Para la revisión de vida
¿Cómo me afectan los momentos bajos de la vida, los momentos de cansancio, de depresión, cuando el tiempo se hace largo y uno echa en falta el entusiasmo del vivir?
¿En qué momentos de mi vida la imagen lejana que tenía de Dios se ha tornado más cercana y presente en la vida?
¿Cómo he alimentado en mí la verdadera libertad de los hijos de Dios?
¿Me acerco a las personas valorando su condición o juzgo y rechazo a quienes son diferentes a mí?

Para la reunión de grupo
- ¿Qué está viviendo Job que le hace decir las palabras que escuchamos de su boca?
- Ante el dolor y los problemas, ¿somos capaces de acompañar y respetar a los otros o simplemente respondemos con frases aprendidas frías e indiferentes?
- ¿Cómo se observa en nuestro entorno la manipulación que se hace del mensaje de Jesús en beneficio de personas o grupos?
- ¿Cómo podemos desarrollar en nuestro grupo la libertad de anunciar el Evangelio, sin manipulaciones ni intereses egoístas?
- ¿En qué gestos concretos nos hacemos cercanos a los hermanos que sufren o están marginados de la sociedad?

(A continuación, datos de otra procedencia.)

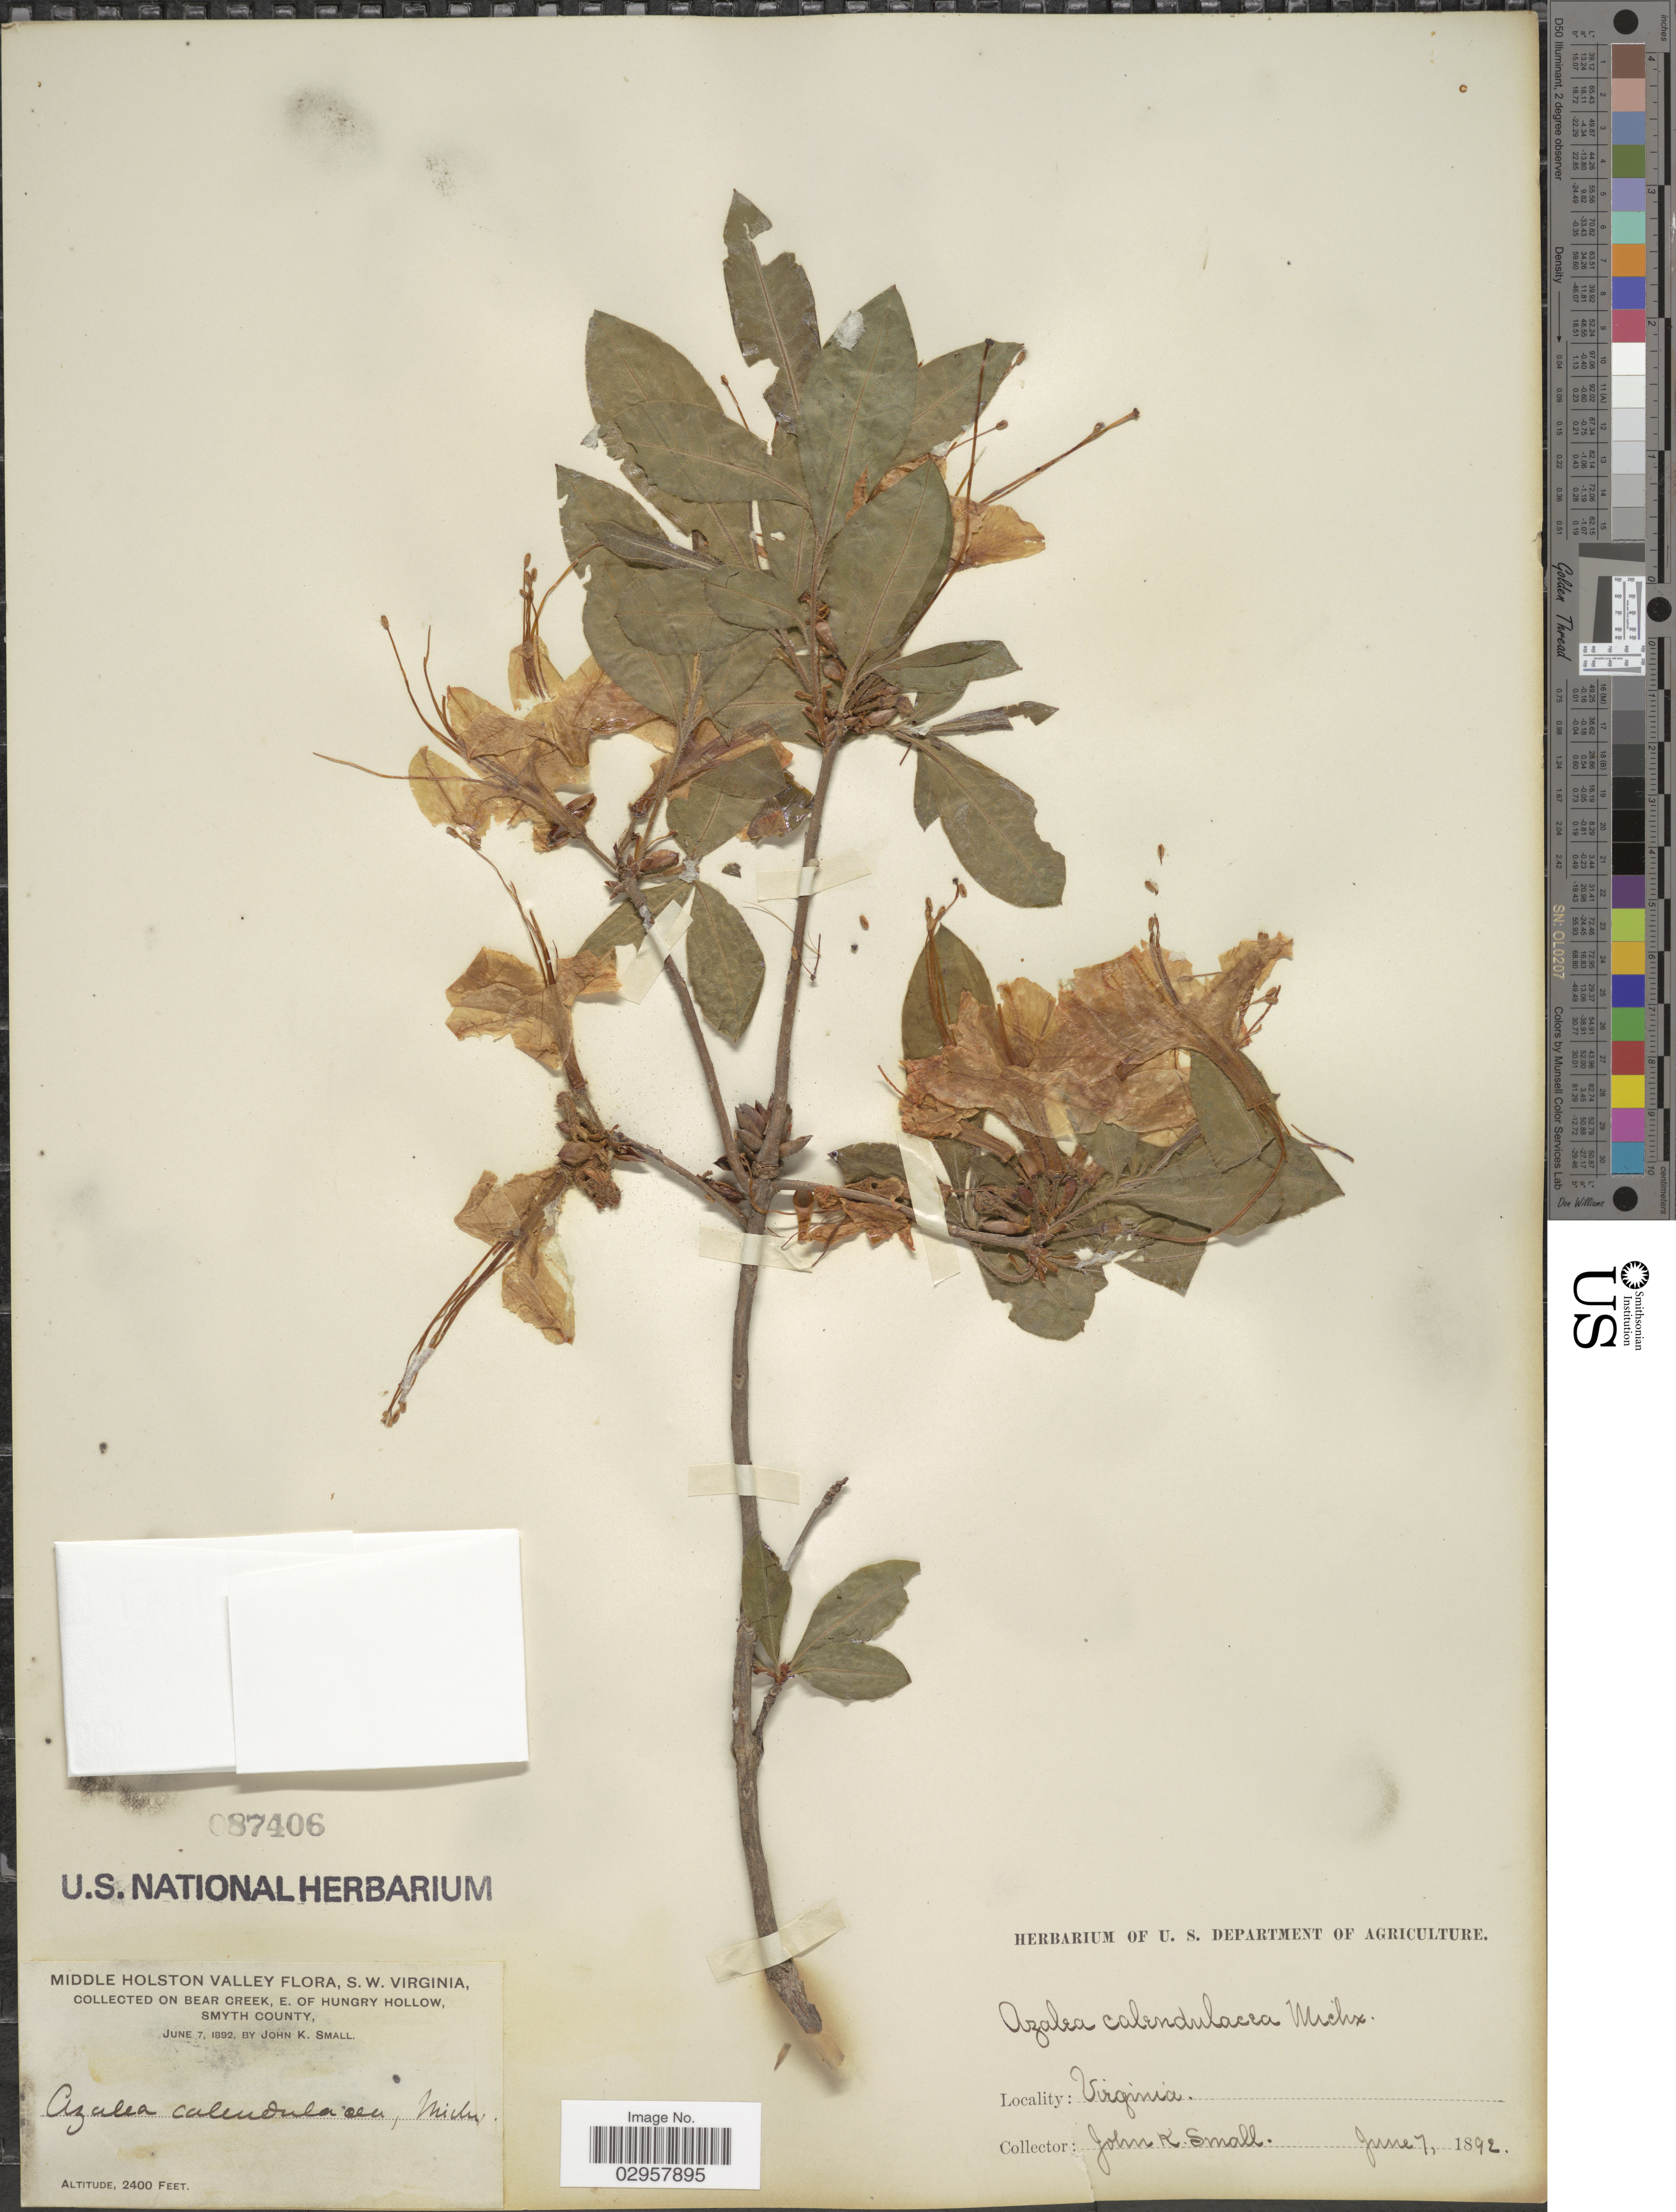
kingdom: Plantae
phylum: Tracheophyta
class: Magnoliopsida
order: Ericales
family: Ericaceae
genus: Rhododendron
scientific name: Rhododendron calendulaceum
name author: (Michx.) Torr.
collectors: J. K. Small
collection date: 1892-06-07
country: United States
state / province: Virginia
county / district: Smyth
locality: Middle Holston Valley, S.W. Virginia, On Bear Creek, E. of Hungry Hollow, Smyth County.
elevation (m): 732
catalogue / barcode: US 87406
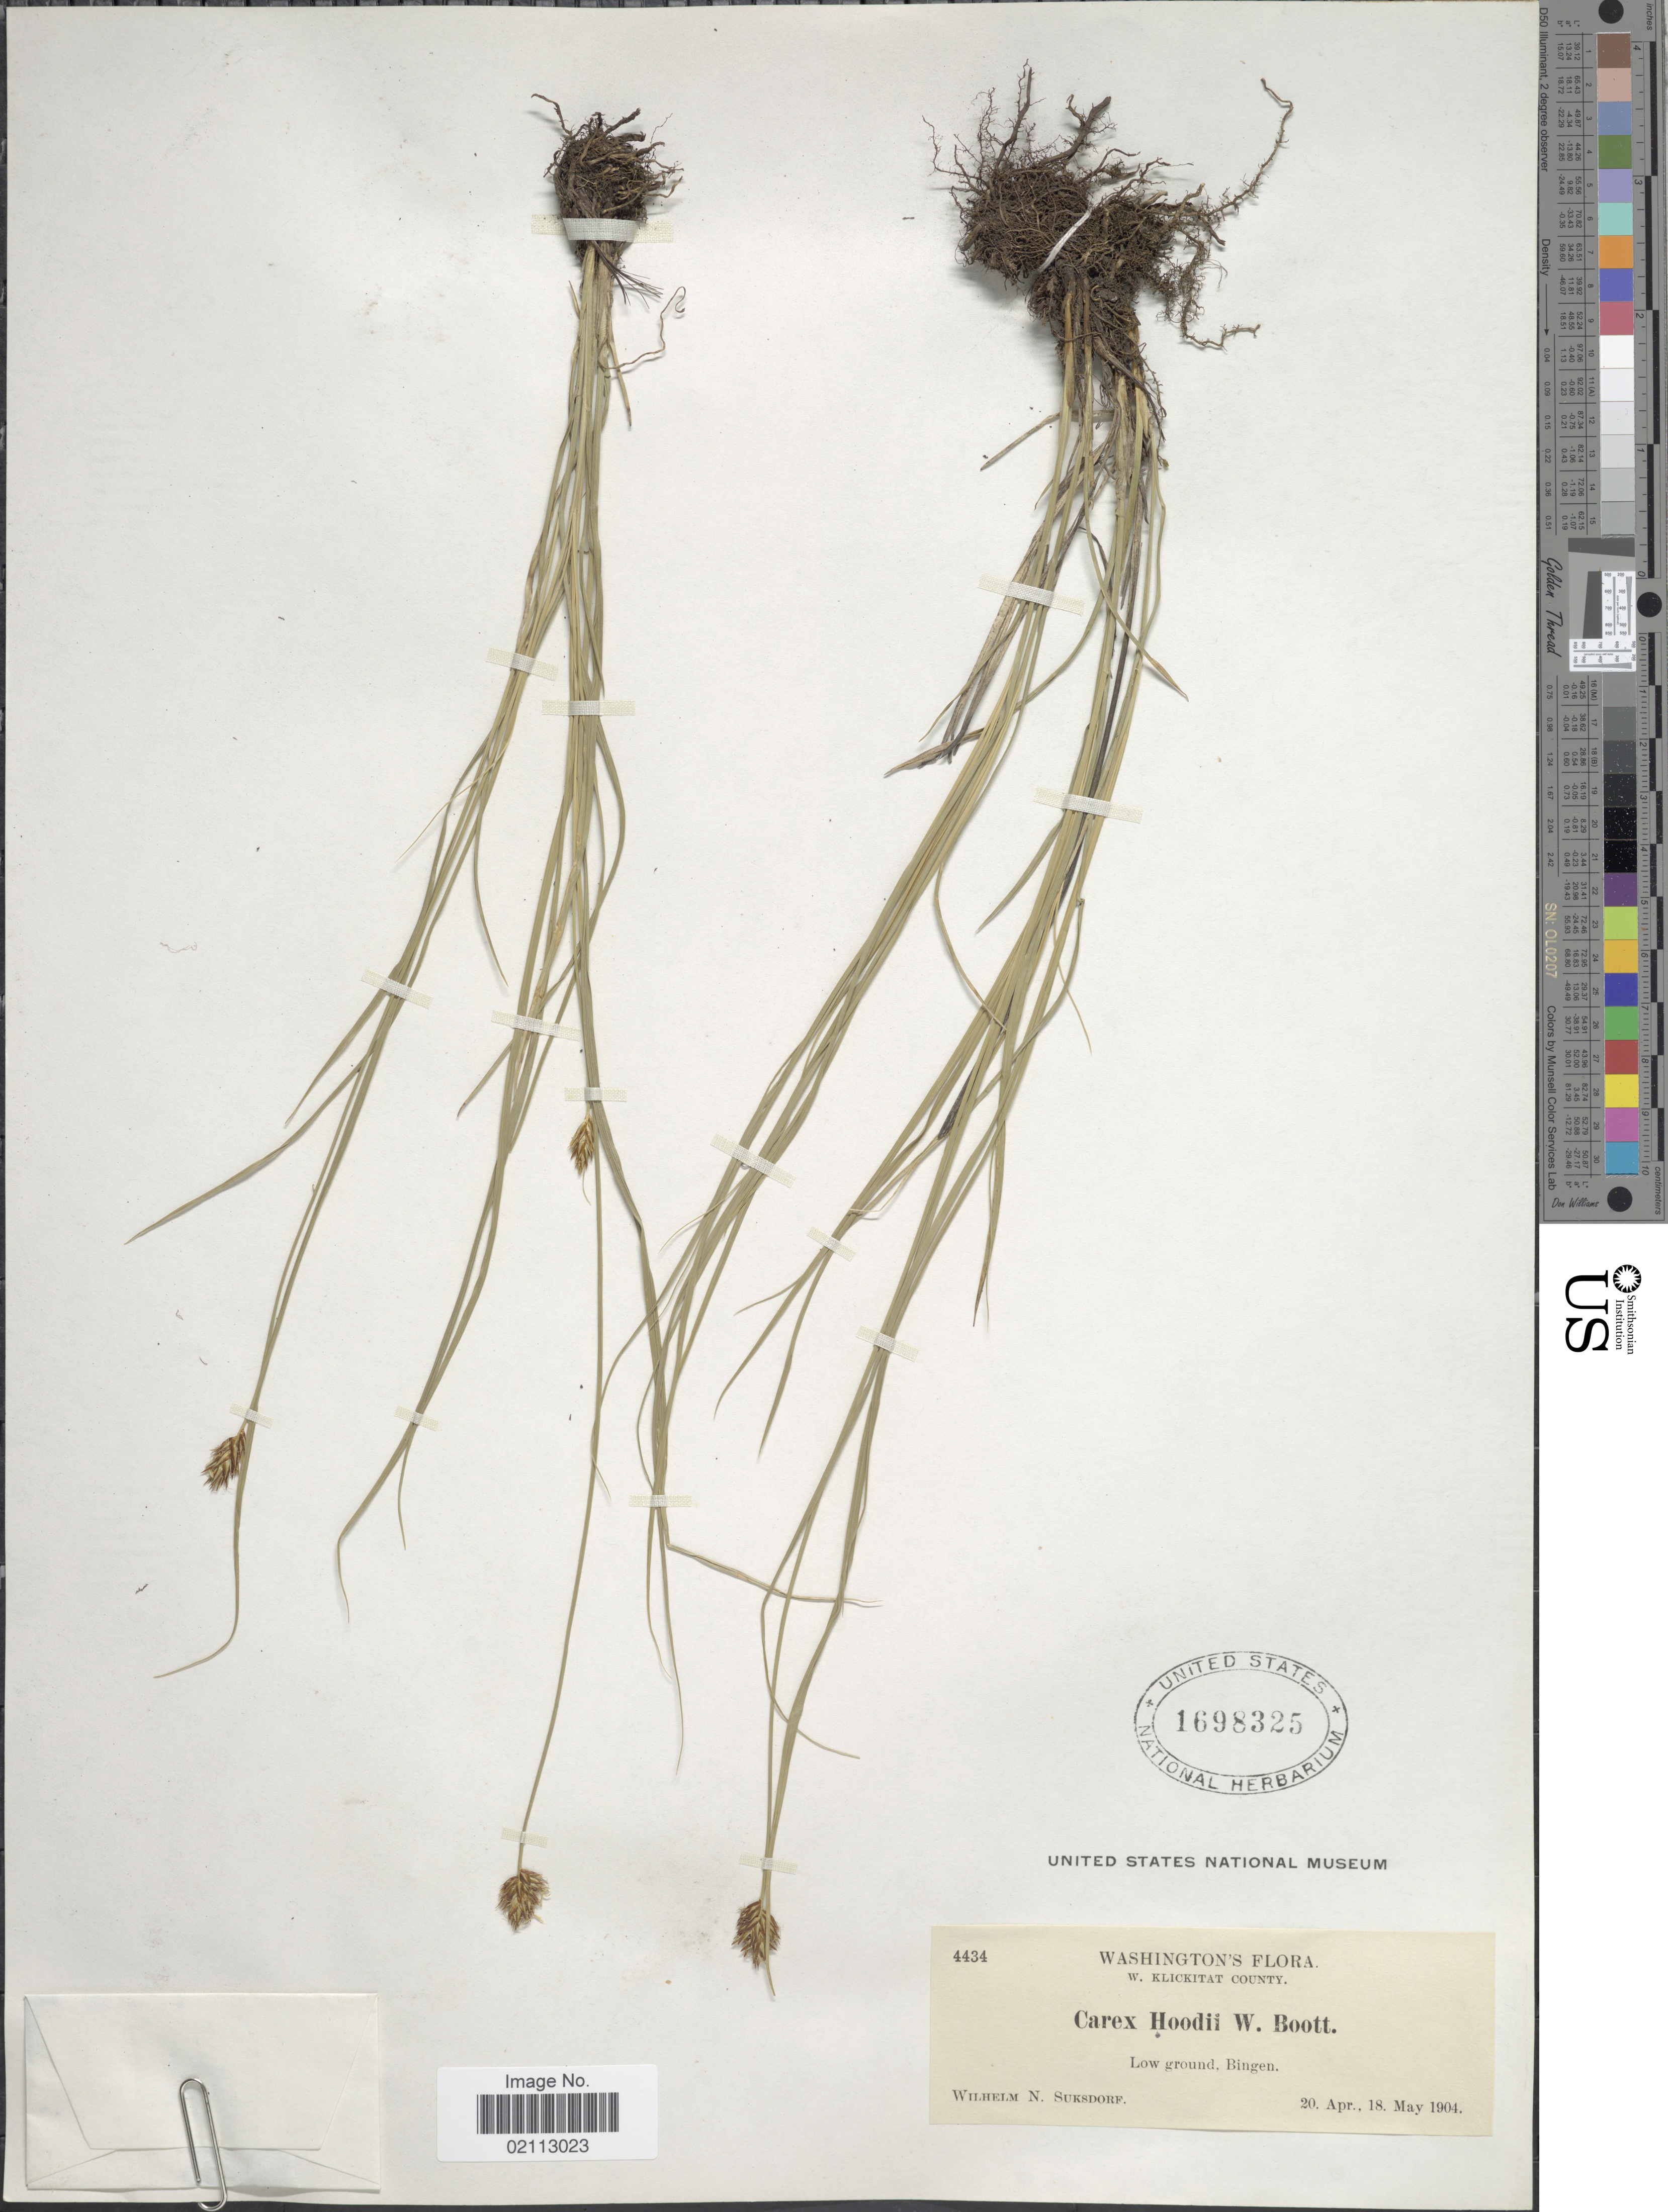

Para la oración de los fieles
- Por quienes sufren el hambre, la guerra y el abandono para que encuentren en los cristianos personas capaces de acompañar y comprometerse en el mejoramiento de su vida.
- Por las Iglesias de Jesús para que defiendan cada día la libertad ante cualquier forma de poder o manipulación para que puedan ser autenticas servidoras de la vida.
- Para que en las Iglesias se supere toda forma de exclusión, dominio, o alejamiento de la vida y las necesidades de las personas.
- Para que la evangelización, la catequesis, el servicio pastoral, el apostolado... sea siempre, en la Iglesia de Jesús, algo que brota del entusiasmo y se hace por vocación generosa, y no por oficios pastorales remunerados apetecibles económicamente.

Oración comunitaria
Padre creador, que escuchas y atiendes los clamores de la humanidad, y que en Jesús nos mostraste el proyecto de Bondad y libertad para tus hijos e hijas. Haz de nosotros creyentes audaces, que libres de todo afán de dominio o ganancia, sepamos ser servidores de todos, especialmente de tus hijos solos y abandonados. Que seamos constructores de un mundo sin exclusiones en el que todos y todas quepamos con igual dignidad e iguales oportunidades, para que la humanidad y la creación que sufre pueda también un día levantarse, y realizarse plenamente en paz y bienestar. Tú que vives y amas por los siglos de los siglos.